I’m trying to clarify some details about GPUDirect2.

Lets say I have an array A[100]. I want to store A[0:10] on the CPU, A[11:50] on GPU1 and A[51:99] on GPU2. Since GPUDirect2 gives me a unified memory space, I can access data from any of the 3 devices while executing a kernel on GPU1.

  1. I heard that GPUDirect2 uses the old SLI infrastructure. SLI used to store the same block of memory on GPU1 and GPU2 (i.e., A[11:99]), but divide the work across GPUs. So, with GPUDirect2, do we assume GPU1 will have A[11:99] stored in global device memory (and occupy an equal space on GPU2 as well), or has this been improved so GPU1 only stores the subset A[11:50]?

  2. The GPUDirect2 is supported by Tesla 20-series (Fermi) cards. Is it also supported on a dual Quadro 6000 (Fermi level) SLI rig?

Thanks

GPUDirect2 doesn’t give you the unified memory space. It describes the peer-to-peer reading and writing of unified memory, which is different. You’re thinking of UVA (Unified Virtual Address) is also part of CUDA 4.0. GPUDirect2 uses UVA, but you can have UVA without GPUDirect2.

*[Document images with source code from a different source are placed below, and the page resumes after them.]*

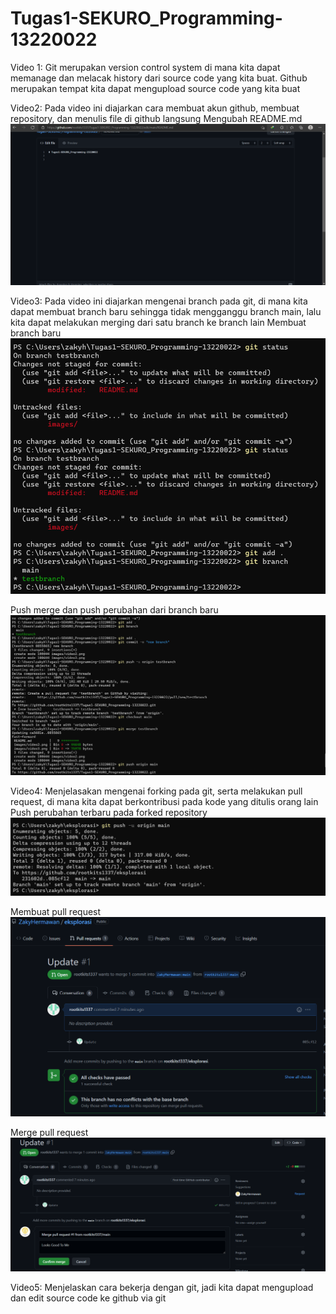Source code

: # Tugas1-SEKURO_Programming-13220022

Video 1: Git merupakan version control system di mana kita dapat memanage dan melacak history dari source code yang kita buat. Github merupakan tempat kita dapat mengupload source code yang kita buat

Video2: Pada video ini diajarkan cara membuat akun github, membuat repository, dan menulis file di github langsung
Mengubah README.md
![ss video2](./images/video2.png)


Video3: Pada video ini diajarkan mengenai branch pada git, di mana kita dapat membuat branch baru sehingga tidak mengganggu branch main, lalu kita dapat melakukan merging dari satu branch ke branch lain
Membuat branch baru
![ss video3](./images/video3.png)

Push merge dan push perubahan dari branch baru
![ss video4](./images/video3_2.png)


Video4: Menjelasakan mengenai forking pada git, serta melakukan pull request, di mana kita dapat berkontribusi pada kode yang ditulis orang lain
Push perubahan terbaru pada forked repository
![ss video4](./images/video4.png)

Membuat pull request
![ss video4](./images/video4_2.png)

Merge pull request
![ss video4](./images/video4_3.png)

Video5: Menjelaskan cara bekerja dengan git, jadi kita dapat mengupload dan edit source code ke github via git

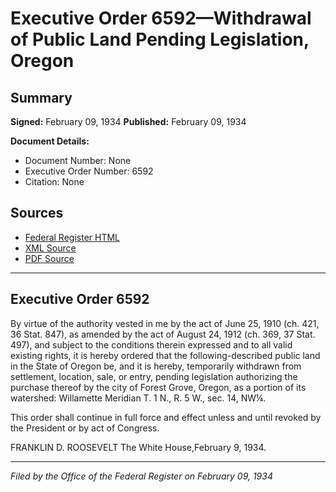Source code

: # Executive Order 6592—Withdrawal of Public Land Pending Legislation, Oregon

## Summary

**Signed:** February 09, 1934
**Published:** February 09, 1934

**Document Details:**
- Document Number: None
- Executive Order Number: 6592
- Citation: None

## Sources
- [Federal Register HTML](https://www.presidency.ucsb.edu/documents/executive-order-6592-withdrawal-public-land-pending-legislation-oregon)
- [XML Source](None)
- [PDF Source](None)

---

## Executive Order 6592

By virtue of the authority vested in me by the act of June 25, 1910 (ch. 421, 36 Stat. 847), as amended by the act of August 24, 1912 (ch. 369, 37 Stat. 497), and subject to the conditions therein expressed and to all valid existing rights, it is hereby ordered that the following-described public land in the State of Oregon be, and it is hereby, temporarily withdrawn from settlement, location, sale, or entry, pending legislation authorizing the purchase thereof by the city of Forest Grove, Oregon, as a portion of its watershed:
Willamette Meridian
T. 1 N., R. 5 W., sec. 14, NW¼.

This order shall continue in full force and effect unless and until revoked by the President or by act of Congress.

FRANKLIN D. ROOSEVELT
The White House,February 9, 1934.

---

*Filed by the Office of the Federal Register on February 09, 1934*
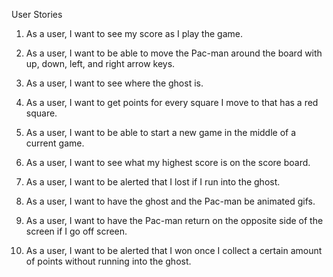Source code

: User Stories

1. As a user, I want to see my score as I play the game.

2. As a user, I want to be able to move the Pac-man around the board with up, down, left, and right arrow keys.

3. As a user, I want to see where the ghost is.

4. As a user, I want to get points for every square I move to that has a red square.

5. As a user, I want to be able to start a new game in the middle of a current game.

6. As a user, I want to see what my highest score is on the score board.

7. As a user, I want to be alerted that I lost if I run into the ghost.

8. As a user, I want to have the ghost and the Pac-man be animated gifs.

9. As a user, I want to have the Pac-man return on the opposite side of the screen if I go off screen.

10. As a user, I want to be alerted that I won once I collect a certain amount of points without running into the ghost. 
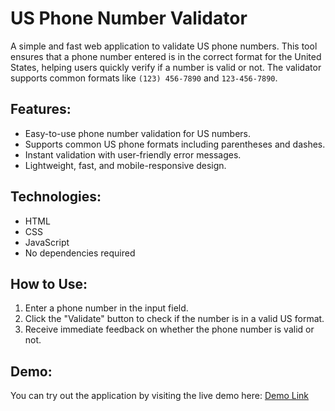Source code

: # US Phone Number Validator

A simple and fast web application to validate US phone numbers. This tool ensures that a phone number entered is in the correct format for the United States, helping users quickly verify if a number is valid or not. The validator supports common formats like `(123) 456-7890` and `123-456-7890`.

## Features:
- Easy-to-use phone number validation for US numbers.
- Supports common US phone formats including parentheses and dashes.
- Instant validation with user-friendly error messages.
- Lightweight, fast, and mobile-responsive design.

## Technologies:
- HTML
- CSS
- JavaScript
- No dependencies required

## How to Use:
1. Enter a phone number in the input field.
2. Click the "Validate" button to check if the number is in a valid US format.
3. Receive immediate feedback on whether the phone number is valid or not.

## Demo:
You can try out the application by visiting the live demo here: [Demo Link](https://root-tester.github.io/Telephone-NumberValidator/)
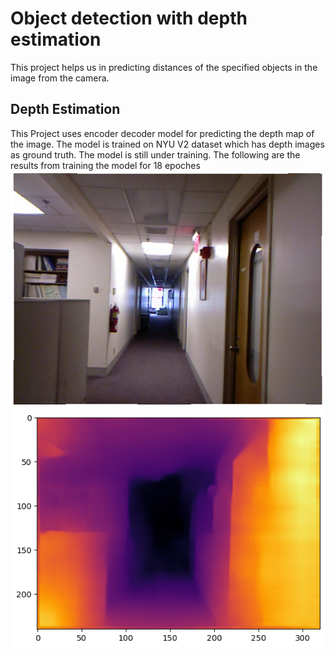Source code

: # Object detection with depth estimation
This project helps us in predicting distances of the specified objects in the image from the camera.
## Depth Estimation
This Project uses encoder decoder model for predicting the depth map of the image. The model is trained on NYU V2 dataset which has depth images as ground truth.
The model is still under training.
The following are the results from training the model for 18 epoches
![input](/Depth_Model/outputs/00014_colors.png)
![output](/Depth_Model//outputs/output_18.png)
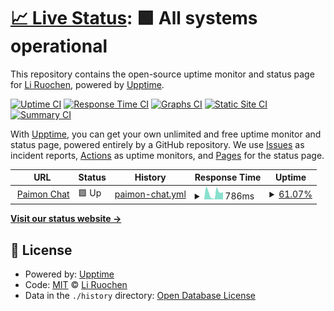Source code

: # [📈 Live Status](https://status.paimon.chat): <!--live status--> **🟩 All systems operational**

This repository contains the open-source uptime monitor and status page for [Li Ruochen](https://lirc572.com), powered by [Upptime](https://github.com/upptime/upptime).

[![Uptime CI](https://github.com/lirc572/Status.Paimon.Chat/workflows/Uptime%20CI/badge.svg)](https://github.com/lirc572/Status.Paimon.Chat/actions?query=workflow%3A%22Uptime+CI%22)
[![Response Time CI](https://github.com/lirc572/Status.Paimon.Chat/workflows/Response%20Time%20CI/badge.svg)](https://github.com/lirc572/Status.Paimon.Chat/actions?query=workflow%3A%22Response+Time+CI%22)
[![Graphs CI](https://github.com/lirc572/Status.Paimon.Chat/workflows/Graphs%20CI/badge.svg)](https://github.com/lirc572/Status.Paimon.Chat/actions?query=workflow%3A%22Graphs+CI%22)
[![Static Site CI](https://github.com/lirc572/Status.Paimon.Chat/workflows/Static%20Site%20CI/badge.svg)](https://github.com/lirc572/Status.Paimon.Chat/actions?query=workflow%3A%22Static+Site+CI%22)
[![Summary CI](https://github.com/lirc572/Status.Paimon.Chat/workflows/Summary%20CI/badge.svg)](https://github.com/lirc572/Status.Paimon.Chat/actions?query=workflow%3A%22Summary+CI%22)

With [Upptime](https://upptime.js.org), you can get your own unlimited and free uptime monitor and status page, powered entirely by a GitHub repository. We use [Issues](https://github.com/lirc572/Status.Paimon.Chat/issues) as incident reports, [Actions](https://github.com/lirc572/Status.Paimon.Chat/actions) as uptime monitors, and [Pages](https://status.paimon.chat) for the status page.

<!--start: status pages-->
<!-- This summary is generated by Upptime (https://github.com/upptime/upptime) -->
<!-- Do not edit this manually, your changes will be overwritten -->
<!-- prettier-ignore -->
| URL | Status | History | Response Time | Uptime |
| --- | ------ | ------- | ------------- | ------ |
| <img alt="" src="https://icons.duckduckgo.com/ip3/paimon.chat.ico" height="13"> [Paimon Chat](https://paimon.chat) | 🟩 Up | [paimon-chat.yml](https://github.com/lirc572/Status.Paimon.Chat/commits/HEAD/history/paimon-chat.yml) | <details><summary><img alt="Response time graph" src="./graphs/paimon-chat/response-time-week.png" height="20"> 786ms</summary><br><a href="https://status.paimon.chat/history/paimon-chat"><img alt="Response time 950" src="https://img.shields.io/endpoint?url=https%3A%2F%2Fraw.githubusercontent.com%2Flirc572%2FStatus.Paimon.Chat%2FHEAD%2Fapi%2Fpaimon-chat%2Fresponse-time.json"></a><br><a href="https://status.paimon.chat/history/paimon-chat"><img alt="24-hour response time 927" src="https://img.shields.io/endpoint?url=https%3A%2F%2Fraw.githubusercontent.com%2Flirc572%2FStatus.Paimon.Chat%2FHEAD%2Fapi%2Fpaimon-chat%2Fresponse-time-day.json"></a><br><a href="https://status.paimon.chat/history/paimon-chat"><img alt="7-day response time 786" src="https://img.shields.io/endpoint?url=https%3A%2F%2Fraw.githubusercontent.com%2Flirc572%2FStatus.Paimon.Chat%2FHEAD%2Fapi%2Fpaimon-chat%2Fresponse-time-week.json"></a><br><a href="https://status.paimon.chat/history/paimon-chat"><img alt="30-day response time 950" src="https://img.shields.io/endpoint?url=https%3A%2F%2Fraw.githubusercontent.com%2Flirc572%2FStatus.Paimon.Chat%2FHEAD%2Fapi%2Fpaimon-chat%2Fresponse-time-month.json"></a><br><a href="https://status.paimon.chat/history/paimon-chat"><img alt="1-year response time 950" src="https://img.shields.io/endpoint?url=https%3A%2F%2Fraw.githubusercontent.com%2Flirc572%2FStatus.Paimon.Chat%2FHEAD%2Fapi%2Fpaimon-chat%2Fresponse-time-year.json"></a></details> | <details><summary><a href="https://status.paimon.chat/history/paimon-chat">61.07%</a></summary><a href="https://status.paimon.chat/history/paimon-chat"><img alt="All-time uptime 78.23%" src="https://img.shields.io/endpoint?url=https%3A%2F%2Fraw.githubusercontent.com%2Flirc572%2FStatus.Paimon.Chat%2FHEAD%2Fapi%2Fpaimon-chat%2Fuptime.json"></a><br><a href="https://status.paimon.chat/history/paimon-chat"><img alt="24-hour uptime 100.00%" src="https://img.shields.io/endpoint?url=https%3A%2F%2Fraw.githubusercontent.com%2Flirc572%2FStatus.Paimon.Chat%2FHEAD%2Fapi%2Fpaimon-chat%2Fuptime-day.json"></a><br><a href="https://status.paimon.chat/history/paimon-chat"><img alt="7-day uptime 61.07%" src="https://img.shields.io/endpoint?url=https%3A%2F%2Fraw.githubusercontent.com%2Flirc572%2FStatus.Paimon.Chat%2FHEAD%2Fapi%2Fpaimon-chat%2Fuptime-week.json"></a><br><a href="https://status.paimon.chat/history/paimon-chat"><img alt="30-day uptime 78.23%" src="https://img.shields.io/endpoint?url=https%3A%2F%2Fraw.githubusercontent.com%2Flirc572%2FStatus.Paimon.Chat%2FHEAD%2Fapi%2Fpaimon-chat%2Fuptime-month.json"></a><br><a href="https://status.paimon.chat/history/paimon-chat"><img alt="1-year uptime 78.23%" src="https://img.shields.io/endpoint?url=https%3A%2F%2Fraw.githubusercontent.com%2Flirc572%2FStatus.Paimon.Chat%2FHEAD%2Fapi%2Fpaimon-chat%2Fuptime-year.json"></a></details>

<!--end: status pages-->

[**Visit our status website →**](https://status.paimon.chat)

## 📄 License

- Powered by: [Upptime](https://github.com/upptime/upptime)
- Code: [MIT](./LICENSE) © [Li Ruochen](https://lirc572.com)
- Data in the `./history` directory: [Open Database License](https://opendatacommons.org/licenses/odbl/1-0/)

With UVA, you request allocations from CUDA, which provides you appropriate pointers. You can’t give CUDA pointers and ask it to make them valid in the topology you like. So it’s not practical to manually assemble a single contiguous array with multiple memory domains like you ask for.

GPUDirect2 has nothing to do with SLI and SLI has nothing to do with GPUDirect2. SLI is all on the graphics side and is about coordinating rendering. It’s not related to CUDA.

UVA means each valid address has a single location where its data is stored. There are no addresses where the memory is automatically duplicated and stored on two devices at once. (Big caveat, caches might transparently hold duplicates of the same data.)

Yes, GPUDirect is supported by your Tesla cards, and your dual Quadro 6000s as well. All Fermis of the same architecture can share their addresses and do peer to peer. Here architecture means GF100, GF104, GF110.